Bir gece baba Karamazov öldürülür ve katilin kim olduğu aranmaya başlar. İşte kitabın ikinci kısmına denk gelen bu bölüm oldukça heyecanlı ve sürükleyicidir.

 

“Kimi zaman insanda ‘hayvanca’ bir zalimlik olduğundan dem vurulur ama hayvanlara yapılan korkunç bir haksızlık, bir hakarettir bu. Bir hayvan asla insan gibi zalim olamaz; böylesine ustalıklı böylesine sanatsal bir zalimlik insanda olur sadece.”

 

Dostoyevski'nin kendi el yazısıyla yazdığı
 Karamazov Kardeşler'in taslağı


Yazar, birçok karakter ortaya koyduğu için okuyucuya kendini karakterlerden birine daha yakın hissetme fırsatı sunuyor. Okurken dikkatimi çekenlerden biri de karakterlerin içindeki vicdan ve istek arası çekişme durumu. Her an yapılan nefis muhasebesi karakterin içindeki dengesizliği ortaya koyuyor.  

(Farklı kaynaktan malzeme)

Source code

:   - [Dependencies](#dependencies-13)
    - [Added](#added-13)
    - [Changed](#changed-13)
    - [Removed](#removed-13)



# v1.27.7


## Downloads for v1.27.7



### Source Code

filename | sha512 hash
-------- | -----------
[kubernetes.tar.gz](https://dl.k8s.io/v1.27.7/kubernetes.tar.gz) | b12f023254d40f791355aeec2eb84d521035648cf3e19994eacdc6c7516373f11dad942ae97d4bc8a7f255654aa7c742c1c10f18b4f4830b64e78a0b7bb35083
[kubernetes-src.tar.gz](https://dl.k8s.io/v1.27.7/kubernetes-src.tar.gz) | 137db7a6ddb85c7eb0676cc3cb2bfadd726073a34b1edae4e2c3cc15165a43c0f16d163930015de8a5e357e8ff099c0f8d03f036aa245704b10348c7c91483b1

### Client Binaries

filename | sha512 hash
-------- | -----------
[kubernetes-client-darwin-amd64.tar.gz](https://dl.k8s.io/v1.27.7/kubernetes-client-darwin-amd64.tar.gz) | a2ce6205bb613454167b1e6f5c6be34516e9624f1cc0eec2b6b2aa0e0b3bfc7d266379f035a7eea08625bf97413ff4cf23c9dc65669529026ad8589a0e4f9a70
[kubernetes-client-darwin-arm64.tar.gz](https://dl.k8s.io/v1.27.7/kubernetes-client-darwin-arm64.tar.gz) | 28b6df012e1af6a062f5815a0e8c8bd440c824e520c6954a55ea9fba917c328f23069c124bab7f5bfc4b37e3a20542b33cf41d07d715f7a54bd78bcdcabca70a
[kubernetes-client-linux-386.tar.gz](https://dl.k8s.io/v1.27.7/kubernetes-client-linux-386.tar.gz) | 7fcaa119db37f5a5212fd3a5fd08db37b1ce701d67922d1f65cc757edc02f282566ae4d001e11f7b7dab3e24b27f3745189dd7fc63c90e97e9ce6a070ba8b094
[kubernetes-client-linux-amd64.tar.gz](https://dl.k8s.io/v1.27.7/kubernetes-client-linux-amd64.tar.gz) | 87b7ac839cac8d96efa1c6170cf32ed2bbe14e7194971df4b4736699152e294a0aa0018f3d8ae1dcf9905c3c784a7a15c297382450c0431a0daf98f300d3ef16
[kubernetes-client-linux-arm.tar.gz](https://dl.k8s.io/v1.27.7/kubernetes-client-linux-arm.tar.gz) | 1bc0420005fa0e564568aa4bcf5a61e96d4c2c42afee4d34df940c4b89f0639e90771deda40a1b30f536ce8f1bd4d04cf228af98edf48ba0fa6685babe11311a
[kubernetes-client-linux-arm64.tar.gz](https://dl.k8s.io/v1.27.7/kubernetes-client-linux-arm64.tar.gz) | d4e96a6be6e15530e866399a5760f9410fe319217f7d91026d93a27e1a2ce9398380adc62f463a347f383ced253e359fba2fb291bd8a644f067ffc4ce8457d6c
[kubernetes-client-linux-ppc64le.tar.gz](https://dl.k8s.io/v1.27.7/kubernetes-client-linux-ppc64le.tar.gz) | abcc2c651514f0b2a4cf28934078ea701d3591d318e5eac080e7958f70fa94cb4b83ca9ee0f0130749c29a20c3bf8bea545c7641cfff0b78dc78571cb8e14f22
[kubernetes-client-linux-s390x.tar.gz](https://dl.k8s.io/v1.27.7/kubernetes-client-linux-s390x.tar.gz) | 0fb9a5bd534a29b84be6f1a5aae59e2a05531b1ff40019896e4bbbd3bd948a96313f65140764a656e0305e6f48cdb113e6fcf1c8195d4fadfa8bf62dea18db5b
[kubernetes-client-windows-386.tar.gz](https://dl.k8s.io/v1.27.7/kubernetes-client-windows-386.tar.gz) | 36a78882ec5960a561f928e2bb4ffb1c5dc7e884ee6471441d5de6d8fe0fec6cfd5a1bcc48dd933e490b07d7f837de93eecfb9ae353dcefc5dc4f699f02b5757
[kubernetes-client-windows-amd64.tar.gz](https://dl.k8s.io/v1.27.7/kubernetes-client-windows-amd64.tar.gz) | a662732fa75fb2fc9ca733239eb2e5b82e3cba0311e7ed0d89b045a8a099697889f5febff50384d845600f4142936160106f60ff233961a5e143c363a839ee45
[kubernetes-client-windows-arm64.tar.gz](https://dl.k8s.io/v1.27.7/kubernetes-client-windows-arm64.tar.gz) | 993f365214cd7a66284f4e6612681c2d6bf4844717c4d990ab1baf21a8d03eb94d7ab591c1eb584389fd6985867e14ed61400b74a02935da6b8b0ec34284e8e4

“İnsanları seven sevinçlerini de sever.”

 

“Kudret ne kadar büyükse, bunun kullanılması o derece sorumluluk ister.”

 

Her an suça bulaşmak ve bulaşmamak arasında kalan karakterler suç işlese de kendine küfrederek vicdanını susturmaya çalışıyor. Yazar hiçbir ayrıntıyı unutmayarak başladığı her olayın sonunu getiriyor. Kitabın son kısmında geçen savunma kısmı ise adli açıdan şimdiki mahkemelere ışık tutar nitelikte.

 

“Akıllı insanla konuşmak zevklidir.”

 

Bence kitap güzel ancak sindirerek okunacak bir kitap. Hacimsel olarak biraz kalın olabilir ancak sonundaki savunma kısmında avukatın sözleri kitabı özetler nitelikte. Olay örgüsü kimi zaman yavaş aksa da sona doğru hızla ilerleyen yapıda. Bu kitaptan anladığım temel şey ise aile eğitimi. Anne baba eğitimi çocukluktan yaşlanana kadar kişiye rehber oluyor. Anne babanın eğitmediği çocukları ise toplum; iyi veya kötü olduğuna bakmaksızın kendi kurallarına göre eğitiyor. Sözün özü ben kitabı severek okudum beni yoran kısmı biraz kalın ve içerik açısından kalabalık olmasıydı ancak bu özellikler kitabı okunmaz hale getirmedi. Umarım sizlerde bu uzun maceraya başlar kendi duygularınızın tercümanlarını satırlar arasında bulursunuz.